When the notaire has finished his searches, he contacts both parties to confirm the date and sends them a draft of the acte de vente. Although the acte resembles the compromis, there are subtle differences and of course it is vital to have this checked. You will be asked to produce your birth certificate and passport as well as marriage certificate and divorce decree if applicable. If you are unable to be there in person, you can award power of attorney (pouvoir) to a third party to act on your behalf.
It is imperative that the notaire is in receipt of funds before the signing of the acte de vente can take place and important therefore to allow enough time for the transfer of currency.

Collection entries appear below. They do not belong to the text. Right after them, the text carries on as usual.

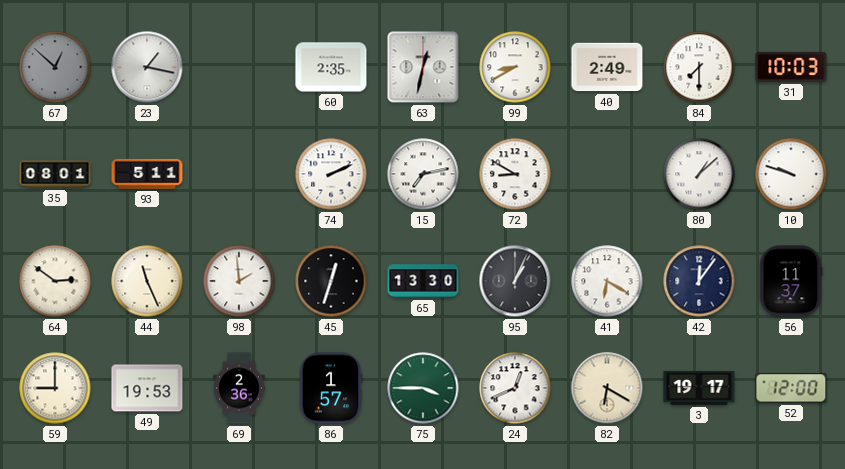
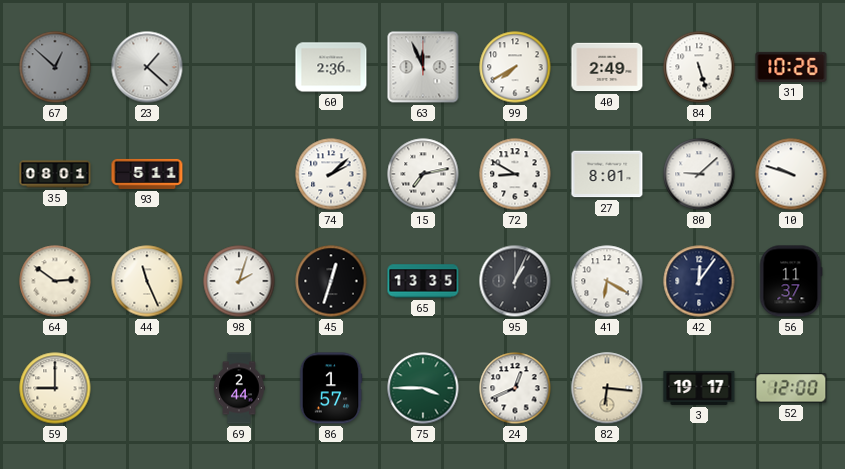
23: 1:17 -> 1:22
60: 2:35 -> 2:36
63: 12:32 -> 11:56
99: 8:40 -> 7:40
84: 7:30 -> 5:27
31: 10:03 -> 10:26
74: 2:11 -> 2:08
27: none -> 8:01
80: 1:08 -> 9:08
98: 1:59 -> 2:03
65: 13:30 -> 13:35
49: 19:53 -> none
69: 2:36 -> 2:44
82: 6:20 -> 6:16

If there is a mortgage, the buyer needs to instruct the notaire to ask for the funds from the lender.
Upon signature of the acte, the notaire pays the taxes due* and settles the accounts as well as registering the sale, the deeds and the mortgage, if applicable. The notaire generally keeps the original title deed although it is possible to obtain notarised copies. A few months later the buyer receives a certificate confirming that the notaire has registered the title.

Points to consider

Taxes (two annual property taxes apply in France)
Taxe foncière is charged every autumn and is levied on buildings and land.
Taxe d’habitation is paid by whoever is in occupation on the 1st January.
*At the time of the acte, the taxe foncière is split pro rata between buyer and seller by the notaire. This tax is charged every Autumn.

Legal advice

It is sensible to use the same Notary (Notaire) as the seller as he will know the property well and could save valuable time.
Do employ the services of a bilingual lawyer to go through your compromis de vente. He can also advise you on inheritance law and tax implications, whether to create a S.C.I (Societe Civile Immobiliere) so the property is owned by a company


In view of the implications of currency fluctuations, it is worth taking advice at this stage, since the payment of both the 10% deposit and the balance of the purchase price at the acte de vente, will be in euros, as will the payment of the notaire’s fees and taxes.